EXERCISE OBJECTIVE: Please answer from the report on the Mona Vie lawsuit below: to which court did Judge Hickey send the case back?

PASSAGE SHOWN:
District Judge Susan O. Hickey

TEXARKANA, Ark. (Legal Newsline) - In a pending class action lawsuit against Mona Vie juice products, U.S. District Judge Susan O. Hickey has granted plaintiff's motion to remand the case back to Miller County Circuit Court in Arkansas.

Hickey ruled that the plaintiff's complaint, which alleges misleading advertising, contained statements that were specific enough to avoid removal to federal court under the Class Action Fairness Act (CAFA).

She wrote that, "[R]emoval is defeated by adding to the complaint a binding stipulation promising not to seek greater damages than the jurisdictional minimum."

Named plaintiff Joe Neal Oliver, individually and as class representative on behalf of similarly situated persons, filed the class action against Mona Vie Inc. and Mona Vie L.L.C. on Dec. 16, 2010 in Miller County Circuit Court. In the complaint, the plaintiff stated that he was seeking less than $75,000 per class member and less than $5 million in total damages.

INFORMATION:
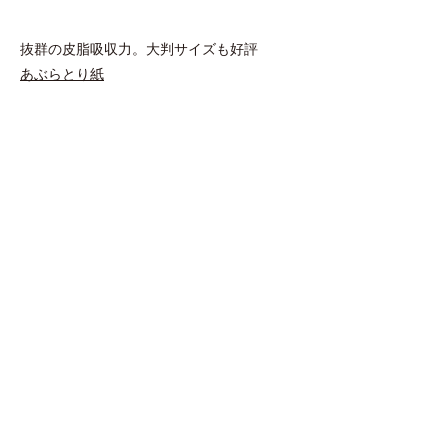
抜群の皮脂吸収力。大判サイズも好評
あぶらとり紙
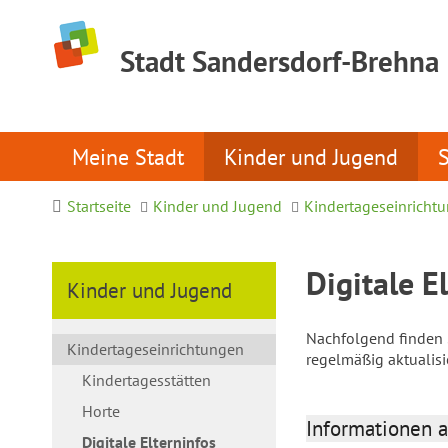
Stadt Sandersdorf-Brehna
Meine Stadt
Kinder und Jugend
Startseite
Kinder und Jugend
Kindertageseinricht
Digitale E
Kinder und Jugend
Nachfolgend finden S
Kindertageseinrichtungen
regelmäßig aktualis
Kindertagesstätten
Horte
Informationen a
Digitale Elterninfos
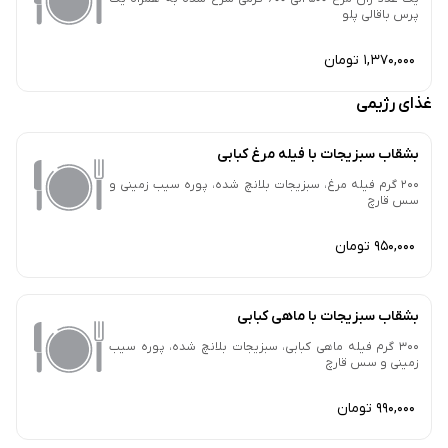
پرس باقالی پلو
1,370,000 تومان
غذای رژیمی
بشقاب سبزیجات با فیله مرغ کبابی
200 گرم فیله مرغ، سبزیجات بلانچ شده، پوره سیب زمینی و
سس قارچ
950,000 تومان
بشقاب سبزیجات با ماهی کبابی
300 گرم فیله ماهی کبابی، سبزیجات بلانچ شده، پوره سیب
زمینی و سس قارچ
990,000 تومان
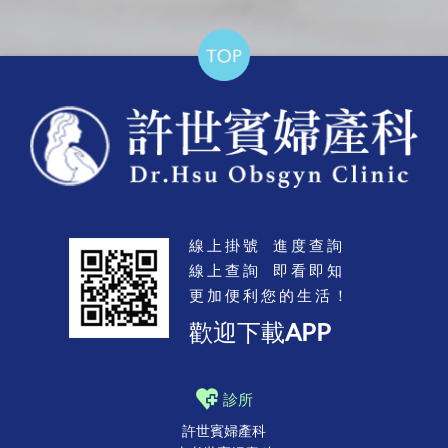
線上掛號 進度查詢
線上查詢 即看即知
更加便利您的生活！
歡迎下載APP
診所
許世賓婦產科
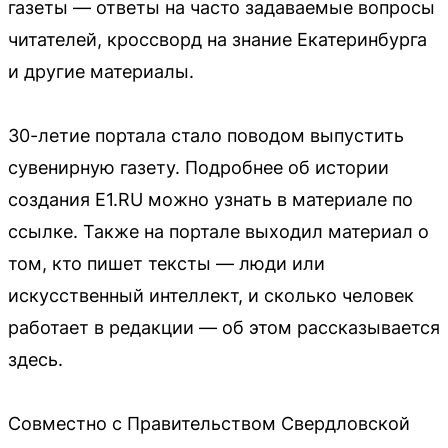
газеты — ответы на часто задаваемые вопросы
читателей, кроссворд на знание Екатеринбурга
и другие материалы.
30-летие портала стало поводом выпустить
сувенирную газету. Подробнее об истории
создания E1.RU можно узнать в материале по
ссылке. Также на портале выходил материал о
том, кто пишет тексты — люди или
искусственный интеллект, и сколько человек
работает в редакции — об этом рассказывается
здесь.
Совместно с Правительством Свердловской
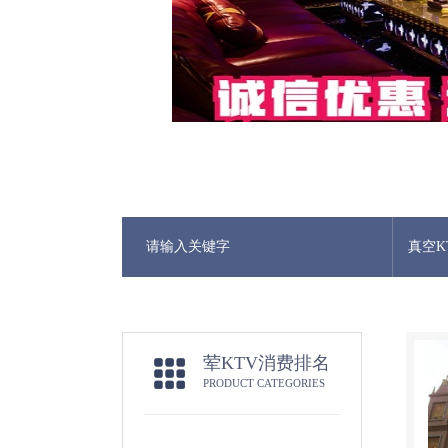
真空K
荤KTV消费排名
PRODUCT CATEGORIES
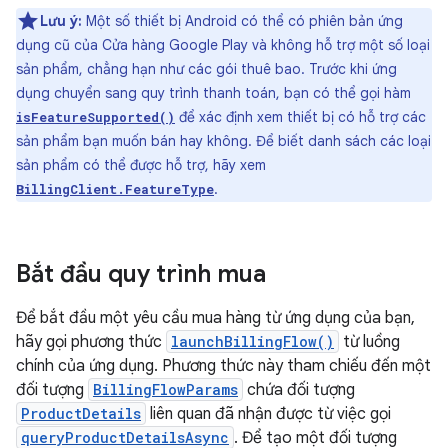
Lưu ý:
Một số thiết bị Android có thể có phiên bản ứng
dụng cũ của Cửa hàng Google Play và không hỗ trợ một số loại
sản phẩm, chẳng hạn như các gói thuê bao. Trước khi ứng
dụng chuyển sang quy trình thanh toán, bạn có thể gọi hàm
để xác định xem thiết bị có hỗ trợ các
isFeatureSupported()
sản phẩm bạn muốn bán hay không. Để biết danh sách các loại
sản phẩm có thể được hỗ trợ, hãy xem
.
BillingClient.FeatureType
Bắt đầu quy trình mua
Để bắt đầu một yêu cầu mua hàng từ ứng dụng của bạn,
hãy gọi phương thức
launchBillingFlow()
từ luồng
chính của ứng dụng. Phương thức này tham chiếu đến một
đối tượng
BillingFlowParams
chứa đối tượng
ProductDetails
liên quan đã nhận được từ việc gọi
queryProductDetailsAsync
. Để tạo một đối tượng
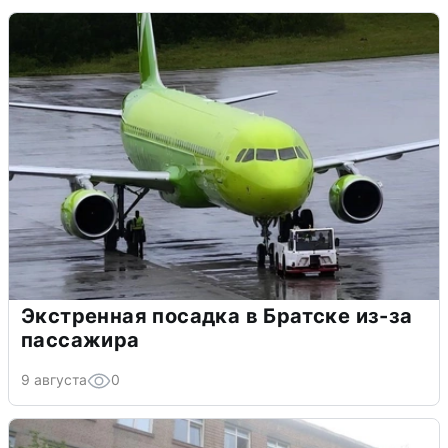
Экстренная посадка в Братске из-за
пассажира
9 августа
0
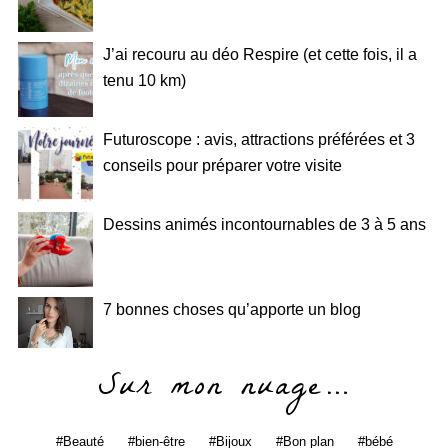
J’ai recouru au déo Respire (et cette fois, il a
tenu 10 km)
Futuroscope : avis, attractions préférées et 3
conseils pour préparer votre visite
Dessins animés incontournables de 3 à 5 ans
7 bonnes choses qu’apporte un blog
Sur mon nuage…
Beauté
bien-être
Bijoux
Bon plan
bébé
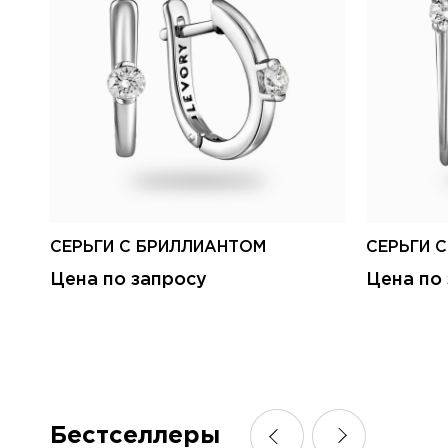
СЕРЬГИ С БРИЛЛИАНТОМ
СЕРЬГИ 
Цена по запросу
Цена по
Бестселлеры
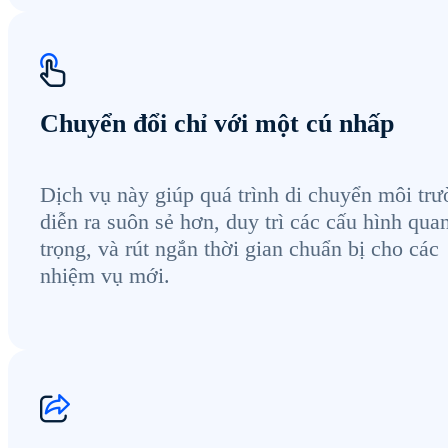
Chuyển đổi chỉ với một cú nhấp
Dịch vụ này giúp quá trình di chuyển môi tr
diễn ra suôn sẻ hơn, duy trì các cấu hình qua
trọng, và rút ngắn thời gian chuẩn bị cho các
nhiệm vụ mới.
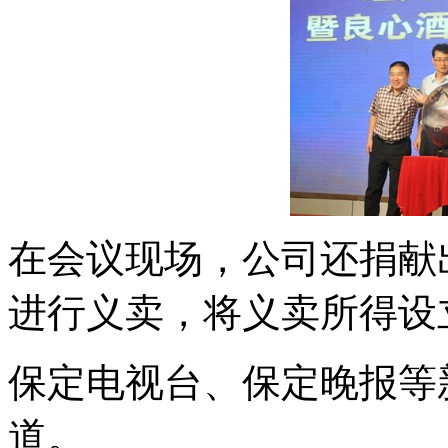
在会议现场，公司还捐献
进行义卖，将义卖所得设
保定电视台、保定晚报等
道。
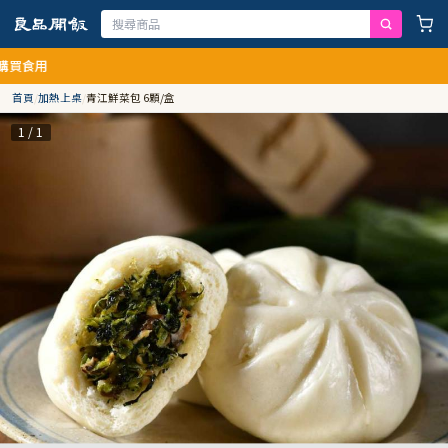
用
首頁
/
加熱上桌
/
青江鮮菜包 6顆/盒
1 / 1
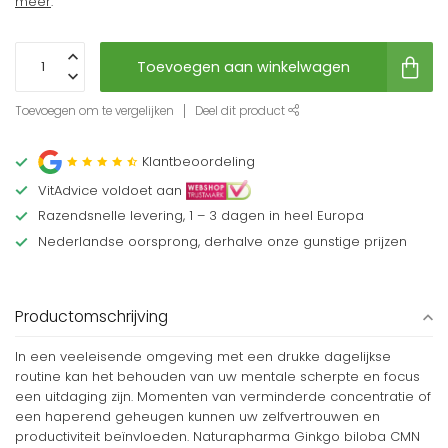
meer
.
Toevoegen aan winkelwagen
Toevoegen om te vergelijken
Deel dit product
Klantbeoordeling
VitAdvice voldoet aan
Razendsnelle levering, 1 – 3 dagen in heel Europa
Nederlandse oorsprong, derhalve onze gunstige prijzen
Productomschrijving
In een veeleisende omgeving met een drukke dagelijkse
routine kan het behouden van uw mentale scherpte en focus
een uitdaging zijn. Momenten van verminderde concentratie of
een haperend geheugen kunnen uw zelfvertrouwen en
productiviteit beïnvloeden. Naturapharma Ginkgo biloba CMN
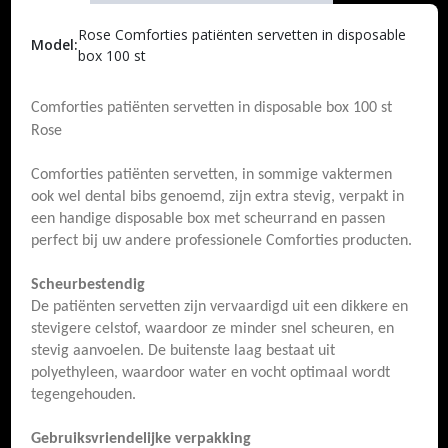
Rose Comforties patiënten servetten in disposable
Model:
box 100 st
Comforties patiënten servetten in disposable box 100 st
Rose
Comforties patiënten servetten, in sommige vaktermen
ook wel dental bibs genoemd, zijn extra stevig, verpakt in
een handige disposable box met scheurrand en passen
perfect bij uw andere professionele Comforties producten.
Scheurbestendig
De patiënten servetten zijn vervaardigd uit een dikkere en
stevigere celstof, waardoor ze minder snel scheuren, en
stevig aanvoelen. De buitenste laag bestaat uit
polyethyleen, waardoor water en vocht optimaal wordt
tegengehouden.
Gebruiksvriendelijke verpakking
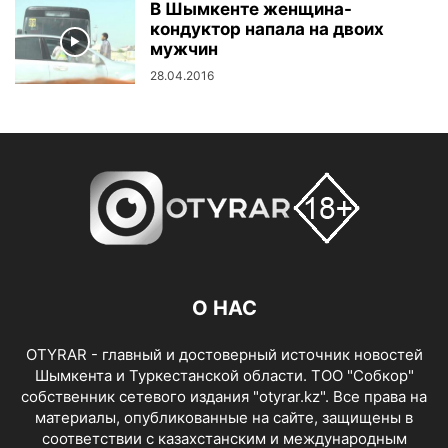
В Шымкенте женщина-
кондуктор напала на двоих
мужчин
28.04.2016
О НАС
OTYRAR - главный и достоверный источник новостей
Шымкента и Туркестанской области. ТОО "Собкор"
собственник сетевого издания "otyrar.kz". Все права на
материалы, опубликованные на сайте, защищены в
соответствии с казахстанским и международным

ANSWER TO THIS PROBLEM: Miller County Circuit Court in Arkansas.